Efficiency Optimization: Develop more efficient preference data generation methods
Scale Extension: Validate method effectiveness on larger-scale models
Data Diversity: Test method generalization across more public datasets

In-depth Evaluation

Strengths

Accurate Problem Identification: Through detailed error type analysis, precisely identifies the root cause of training gain diminishment
Reasonable Method Design: The strategy combining curriculum learning and reinforcement learning aligns with human learning principles
Comprehensive Experiments: Includes thorough ablation studies, generalization verification, and cost-benefit analysis
Significant Results: Achieves consistent and substantial improvements across multiple benchmarks

Weaknesses

High Computational Cost: MCTS process overhead may limit practical applicability
Insufficient Theoretical Analysis: Lacks theoretical explanation for why MCTS effectively resolves fragment error problems
Incomplete Comparisons: Limited comparison with other methods addressing training gain diminishment

Impact

Academic Contribution: Provides novel solutions to the training gain diminishment problem in tool-use training
Practical Value: Achieves significant improvements while maintaining computational feasibility
Reproducibility: Provides detailed implementation details and open-source code

Applicable Scenarios

Complex Tool-Use Scenarios: Particularly suitable for tasks requiring multi-tool coordination and complex parameter reasoning
Synthetic Data Training: Provides effective solutions for leveraging synthetic data to enhance model capabilities
Resource-Rich Research Environments: Requires adequate computational resources to support MCTS processes

References

The paper cites important works in tool-use, reinforcement learning, and preference optimization, including:

Toolformer (Schick et al., 2023)
DPO (Rafailov et al., 2024)
SimPO (Meng et al., 2024)
ToolLLaMA (Qin et al., 2023)
MCTS-related work (Coulom, 2006; Grill et al., 2020)
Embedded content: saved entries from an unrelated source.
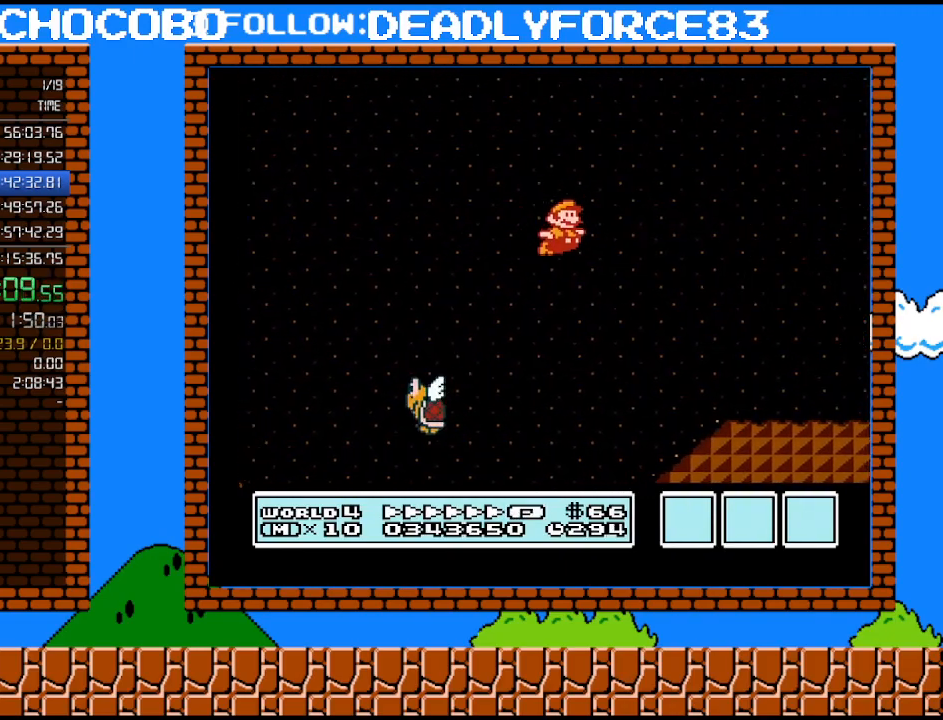
{"buttons": ["B", "DPAD_RIGHT"], "events": [[100, "A", "up"]]}
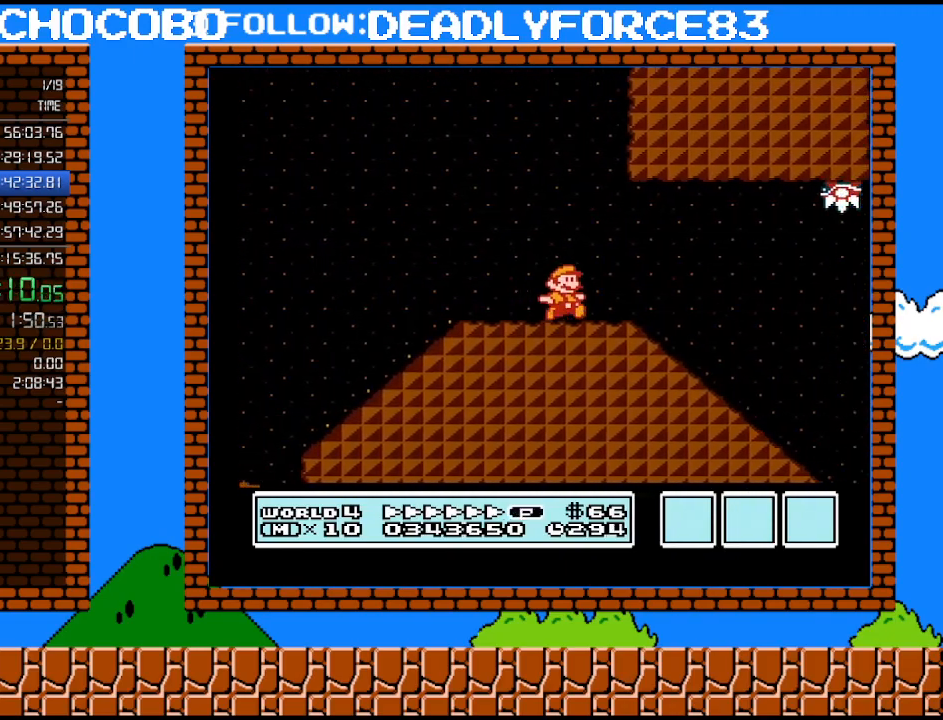
{"buttons": ["A", "B", "DPAD_UP", "DPAD_RIGHT"], "events": [[417, "A", "down"], [483, "DPAD_UP", "down"]]}
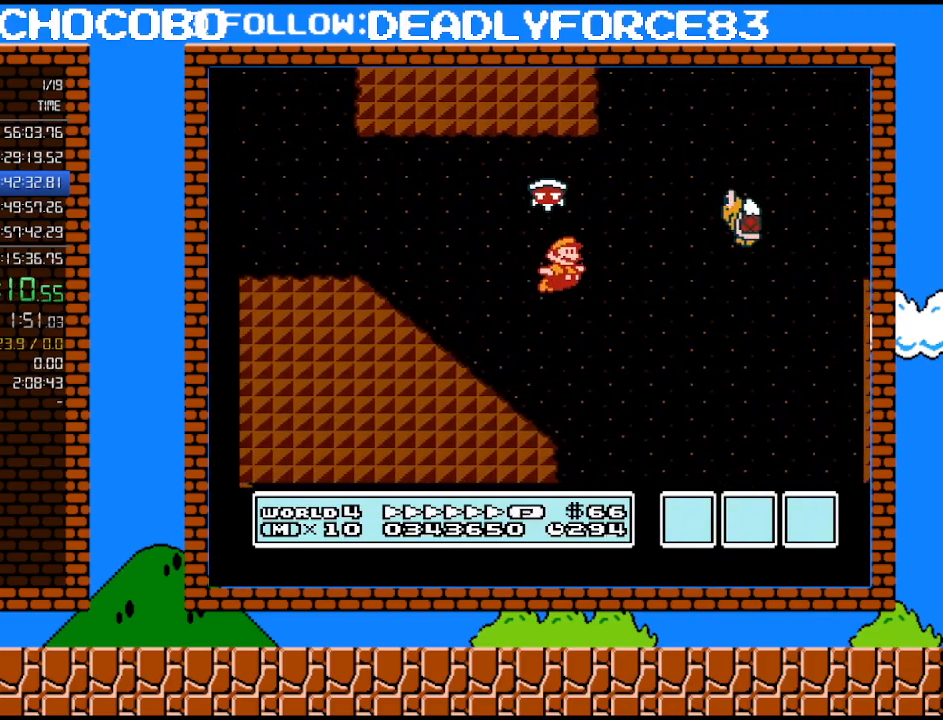
{"buttons": ["B", "DPAD_RIGHT"], "events": [[217, "DPAD_UP", "up"], [317, "A", "up"]]}
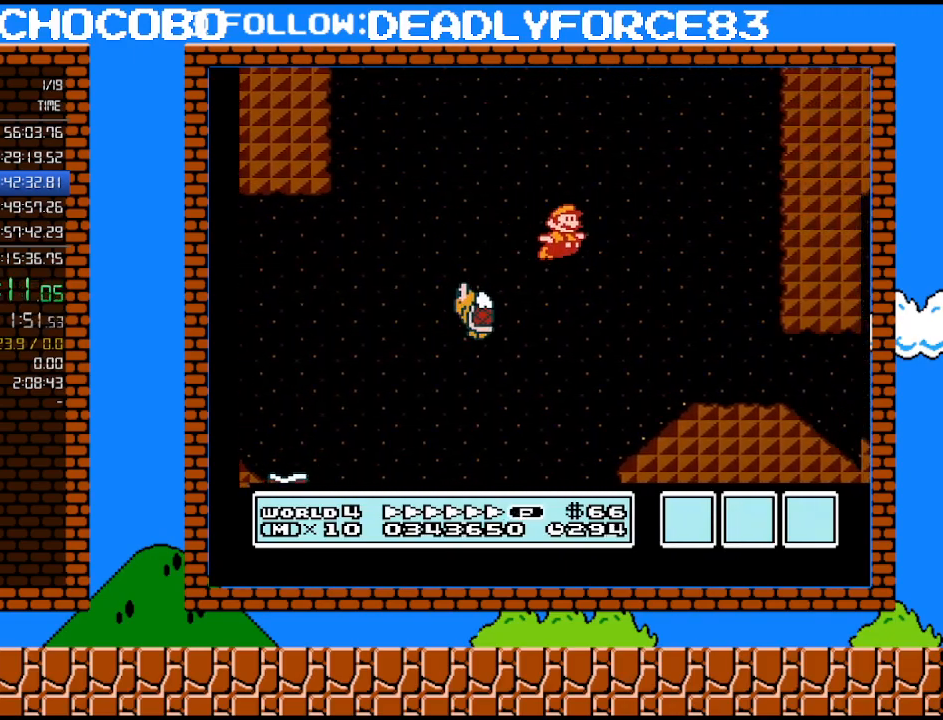
{"buttons": ["A", "B", "DPAD_RIGHT"], "events": [[483, "A", "down"]]}
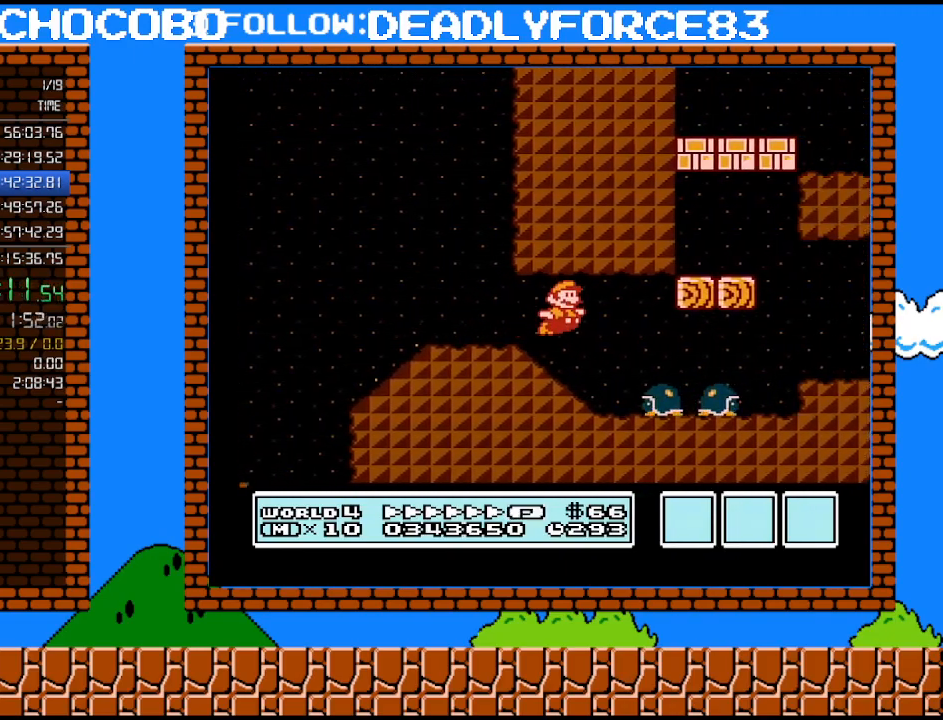
{"buttons": ["B", "DPAD_RIGHT"], "events": [[67, "A", "up"]]}
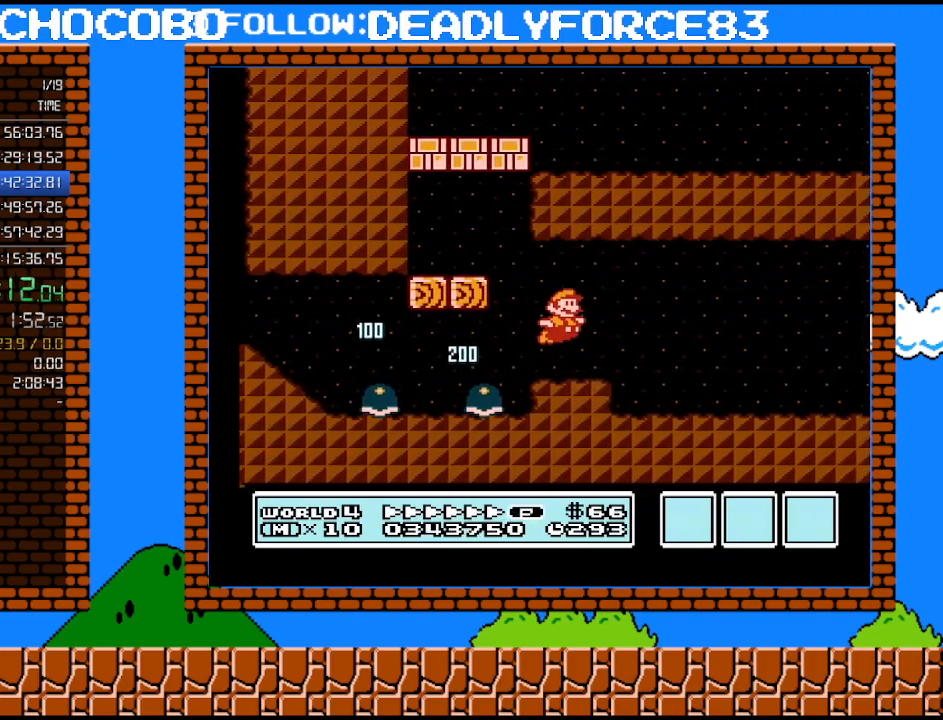
{"buttons": ["B", "DPAD_RIGHT"], "events": []}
Overall Assessment: This is a high-quality research paper that accurately identifies key problems in tool-use training, proposes innovative and effective solutions, and validates method effectiveness through comprehensive experiments. Despite computational cost limitations, it demonstrates significant academic contributions and practical value.